I've been load testing Salt the last couple days, and have run into some less than ideal situations with the way timeouts are handled.
My test setup:
~275 hosts running 6 minions each (1650 minions)
Some number of those hosts (~10) are down, so I never hit the if len(set(ret.keys()) ==len(minions) short-circuit in LocalClient.get_returns.
I'm distributing a directory of a large amount of files to the hosts using cp.get_dir (actually a small amount to each minion using the filename templating feature in 10.5). This takes somewhere between 30 and 90 seconds to finish.
Which is to say, if I set the timeout to 30, I don't get any replies (I looks like salt is handling the get_dir sub-commands 'breadth-first', so no single minion completes in the first 30 seconds). If I set the timeout to 90 seconds they are return, but I have to wait the full 90 seconds since there are down hosts (and in production, we will probably always have a non-0 number of hosts offline for maintenance of some type).

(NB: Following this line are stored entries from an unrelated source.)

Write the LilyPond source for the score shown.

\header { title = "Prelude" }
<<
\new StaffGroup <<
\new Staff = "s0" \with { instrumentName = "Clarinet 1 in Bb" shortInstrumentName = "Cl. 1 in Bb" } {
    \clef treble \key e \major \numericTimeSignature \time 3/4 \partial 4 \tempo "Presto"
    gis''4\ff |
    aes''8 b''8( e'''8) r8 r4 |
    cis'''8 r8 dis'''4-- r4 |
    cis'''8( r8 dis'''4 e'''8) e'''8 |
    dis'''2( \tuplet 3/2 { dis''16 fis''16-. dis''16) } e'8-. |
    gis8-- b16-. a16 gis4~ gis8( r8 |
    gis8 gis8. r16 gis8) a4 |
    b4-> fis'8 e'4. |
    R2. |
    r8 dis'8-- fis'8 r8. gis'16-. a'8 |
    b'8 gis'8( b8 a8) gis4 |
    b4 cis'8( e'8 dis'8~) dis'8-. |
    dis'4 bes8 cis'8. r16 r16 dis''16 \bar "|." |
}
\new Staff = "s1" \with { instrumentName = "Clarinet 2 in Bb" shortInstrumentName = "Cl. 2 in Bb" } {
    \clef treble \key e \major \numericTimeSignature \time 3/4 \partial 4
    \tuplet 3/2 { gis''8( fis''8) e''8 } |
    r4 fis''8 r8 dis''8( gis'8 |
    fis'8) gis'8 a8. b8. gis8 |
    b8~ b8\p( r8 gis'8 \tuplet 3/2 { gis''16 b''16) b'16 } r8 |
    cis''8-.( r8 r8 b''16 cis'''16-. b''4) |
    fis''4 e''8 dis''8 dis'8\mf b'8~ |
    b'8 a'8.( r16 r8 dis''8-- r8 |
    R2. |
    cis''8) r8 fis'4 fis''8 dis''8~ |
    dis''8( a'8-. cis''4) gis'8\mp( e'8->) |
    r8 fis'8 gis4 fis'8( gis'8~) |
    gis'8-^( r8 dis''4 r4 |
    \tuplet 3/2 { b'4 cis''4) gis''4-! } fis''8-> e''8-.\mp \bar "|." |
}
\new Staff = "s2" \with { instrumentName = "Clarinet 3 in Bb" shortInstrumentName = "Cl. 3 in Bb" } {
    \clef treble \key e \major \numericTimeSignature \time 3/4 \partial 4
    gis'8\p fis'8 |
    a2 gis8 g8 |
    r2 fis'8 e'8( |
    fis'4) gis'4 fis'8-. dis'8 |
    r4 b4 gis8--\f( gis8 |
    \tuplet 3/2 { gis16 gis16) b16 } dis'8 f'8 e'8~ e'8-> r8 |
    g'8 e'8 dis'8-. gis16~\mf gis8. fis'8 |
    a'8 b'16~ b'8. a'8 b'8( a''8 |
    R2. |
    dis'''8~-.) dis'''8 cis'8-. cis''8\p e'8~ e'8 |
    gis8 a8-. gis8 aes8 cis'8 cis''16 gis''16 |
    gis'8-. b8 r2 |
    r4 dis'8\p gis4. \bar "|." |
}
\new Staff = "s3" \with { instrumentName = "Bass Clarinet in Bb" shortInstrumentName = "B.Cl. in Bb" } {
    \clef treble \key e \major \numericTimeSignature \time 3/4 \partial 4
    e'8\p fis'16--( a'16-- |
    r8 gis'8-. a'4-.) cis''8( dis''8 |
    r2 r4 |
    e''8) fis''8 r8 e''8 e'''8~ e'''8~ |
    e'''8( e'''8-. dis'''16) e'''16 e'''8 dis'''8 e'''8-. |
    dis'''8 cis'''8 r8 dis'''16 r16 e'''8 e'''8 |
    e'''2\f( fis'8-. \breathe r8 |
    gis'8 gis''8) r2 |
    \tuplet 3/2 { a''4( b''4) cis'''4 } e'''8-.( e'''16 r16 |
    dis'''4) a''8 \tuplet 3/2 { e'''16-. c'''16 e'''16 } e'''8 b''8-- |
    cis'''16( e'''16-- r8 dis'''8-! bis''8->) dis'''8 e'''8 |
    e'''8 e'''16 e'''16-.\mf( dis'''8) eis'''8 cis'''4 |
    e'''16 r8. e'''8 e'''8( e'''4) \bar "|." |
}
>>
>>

What I'd really _like_ the logc to be is something like:
- PUB the jid to all minions
- The minions send back a status jid_in_progress {jid: 1234..} event every X seconds (configurable, something like jid_event_interval, default 10 seconds-ish).
- Consider the jid done when one of:
-- all minions are accounted for
-- the timeout is hit
-- no minion has sent a jid_in_progress event in for my jid in X seconds (configurable, something like jid_event_timeout, default to something like 2x the minion jid_event_interval default)
Of course, this would only work if:
- Some of the minions can reliably send a jid_in_progress event
- These events can be propagated back to the LocalClient and seen in the get_returns and get_iter_returns loops
So, my questions are:
- Am I on the right track here? Is this an already solved issue that I'm overlooking the solution for? Or are otehrs running into it?
- Can the events be generated via SaltEvent and access in the LocalClient? Is that what get_event_iter_returns is for?
- Is there anything else I should be leveraging for such a system? Especially wondering if anything new the develop branch with overstate and reactive I should be looking for.
If this is something worth pursuing I'd like to try to tackle it sometime in December (and hopefully get back to my TLS/x509 support as well, but we'll see).
Thanks,
Ryan